Games for Windows: The Official Magazine
January 2008 pg 82
Crisis on Infinite Servers by Ryan Scott
"Chicken Tenders is recruiting! We are a new guild accepting members of all levels. We have a guild bank, tabard, and lots of nice guildies. We do Battlegrounds, run instances, and quest together, and we are gonna start raiding Karazhan pretty soon. We are looking for more nice players to help the guild grow fast, and to have fun together. All are welcome! PST for info."
Chances are you've probably seen many messages like this in the general and trade chat windows of whatever MMO(s) you happen to play. Perhaps if you're a fresh-out-of-the-account-creation-screen newcomer to these sorts of games, the rush of open guild invites seems warm and welcoming. After all, you want somewhere to belong, right? Somewhere that appreciates you for you?
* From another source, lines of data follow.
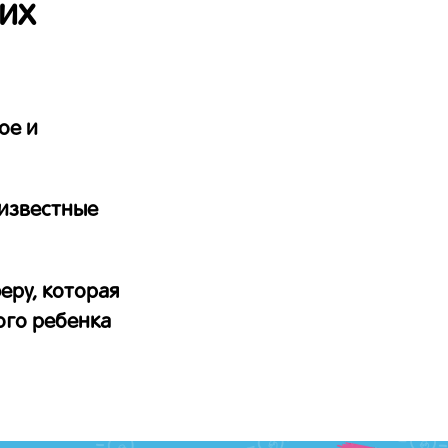
их
ое и
известные
еру, которая
ого ребенка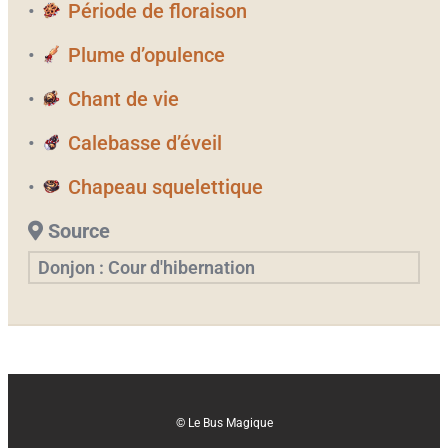
•
Période de floraison
•
Plume d’opulence
•
Chant de vie
•
Calebasse d’éveil
•
Chapeau squelettique
Source
Donjon : Cour d'hibernation
© Le Bus Magique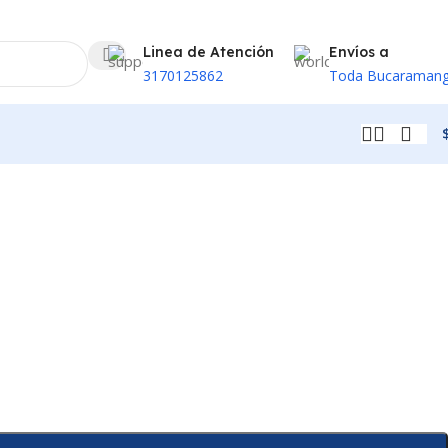
Linea de Atención
Envíos a
3170125862
Toda Bucaraman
For jaded, grumpy, get-the-hell-off-my-vitual-lawn-you-****-newbs blowhards like me, guild invite spam is a bright red flag. Unfiltered enrollement leads to what i term "Zerg Guilds": masses of immature idiots, all with different goals and agendas, and most looking out for their own interests above all else. These guilds might mold themselves nto effective teams, but they aren't families, per se-outside of whatever nightly raid you happen to sign up for, guild chat is largely just another channel for the kids to unlease streams of profanity and hilarious Chuck Norris jokes.
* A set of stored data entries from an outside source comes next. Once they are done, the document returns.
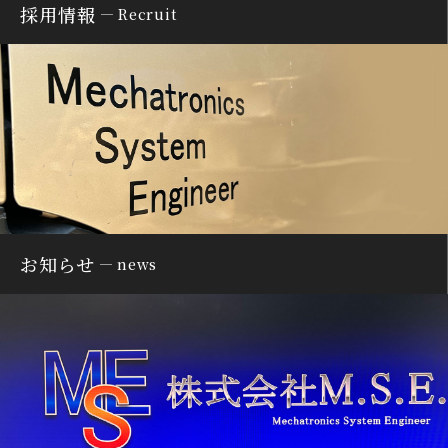
採用情報
Recruit
お知らせ
news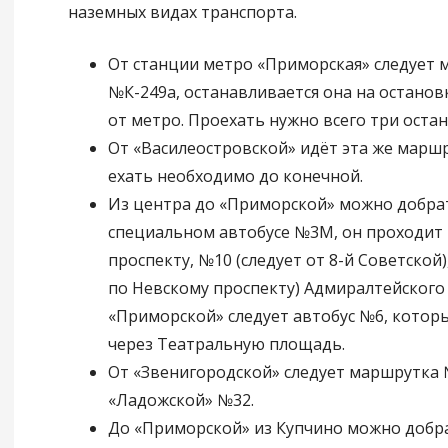
наземных видах транспорта.
От станции метро «Приморская» следует 
№К-249а, останавливается она на останов
от метро. Проехать нужно всего три остан
От «Василеостровской» идёт эта же марш
ехать необходимо до конечной.
Из центра до «Приморской» можно добрат
специальном автобусе №3М, он проходит
проспекту, №10 (следует от 8-й Советской
по Невскому проспекту) Адмиралтейского
«Приморской» следует автобус №6, котор
через Театральную площадь.
От «Звенигородской» следует маршрутка 
«Ладожской» №32.
До «Приморской» из Купчино можно добра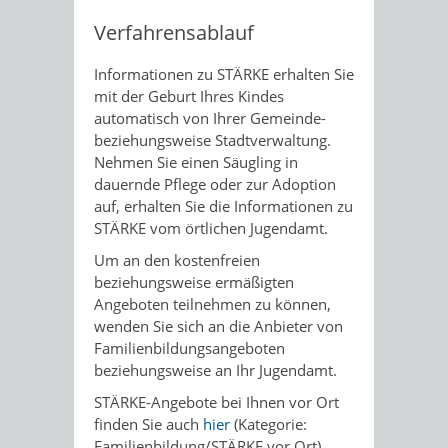
Verfahrensablauf
Informationen zu STÄRKE erhalten Sie
mit der Geburt Ihres Kindes
automatisch von Ihrer Gemeinde-
beziehungsweise Stadtverwaltung.
Nehmen Sie einen Säugling in
dauernde Pflege oder zur Adoption
auf, erhalten Sie die Informationen zu
STÄRKE vom örtlichen Jugendamt.
Um an den kostenfreien
beziehungsweise ermäßigten
Angeboten teilnehmen zu können,
wenden Sie sich an die Anbieter von
Familienbildungsangeboten
beziehungsweise an Ihr Jugendamt.
STÄRKE-Angebote bei Ihnen vor Ort
finden Sie auch
hier
(Kategorie:
Familienbildung/STÄRKE vor Ort).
Here's a story about a guild from the good old days: back in 1999, I applied for membership in a fairly infamous guild on Ultima Online's Pacific Server called The Black Hand (or BH, for short) BH had a reputation as a merciless PVP-oriented guild, with an all-for-one philosophy and a very close-knit relationship among its camparatively modest member base. As a prospective member, I underwent a weeks-long getting-to-know-you period, followed by a verbal interview (the Inquisition, we called it) to gauge the limits of an initiate's loyalty. Membership required a unanimous vote among every active guild member; a single "no" was all it took to deny an applicant-no questions asked. It was strict, effective policy that guaranteed extreme trust, dedication, and unity on an emotional level. A BH title above your head meant something. And, as my one-time guild master once succinctly noted to new members, "If you call for help in this guild, don't be surprised if like nine people show up." That's committment for committment's sake.
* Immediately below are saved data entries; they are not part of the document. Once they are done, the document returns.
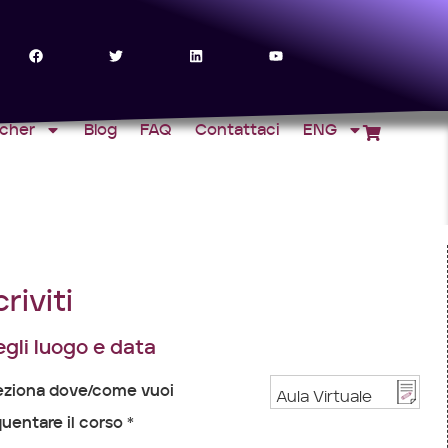
ucher
Blog
FAQ
Contattaci
ENG
criviti
gli luogo e data
eziona dove/come vuoi
uentare il corso *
Nowadays, those guilds are gone. Quantity trumps quality, and every MMO from World of Warcraft to Guild Wars sends the same message, loud and clear: Smaller guilds are second-class guilds. Join the herd or get left behind. So it is that Zerg guilds mobilize predominantly for the accumulation of phat loot (the one true be-all, end-all goal), while the Balck Hands of the world-the players who stood together because they felt they'd found other people of quality with whom to spend their gaming hours-wither and die. Not racing to clear the Black Temple? That retribution Paladin over yonder's got no time to waste on you; he has epics to grind. Sure, he can hardly stand most of his 80 other guildmates (three-quarters of whom he doesn't know from Adam) . . but if you can't do anything to up his all important DPS number and they can, why should he bother joining your guild close-knit or not?
Even the guilds that craft careful mission statements and recruitment policies only parse the word "quality" in a how-good-are-your-stats manner, with little consideration for chemistry or other social intangibles. Applying to one of these organizations amounts to the text-chat equivalent of a job interview; a clinical, number-crunching, so-what-can-you-do-for-us affair. You're only worth as much as you bring to the weekly 25-man raid, and if you're not committed enough to that cause . . well, we've got plenty of other applicants in the que. next in line, please?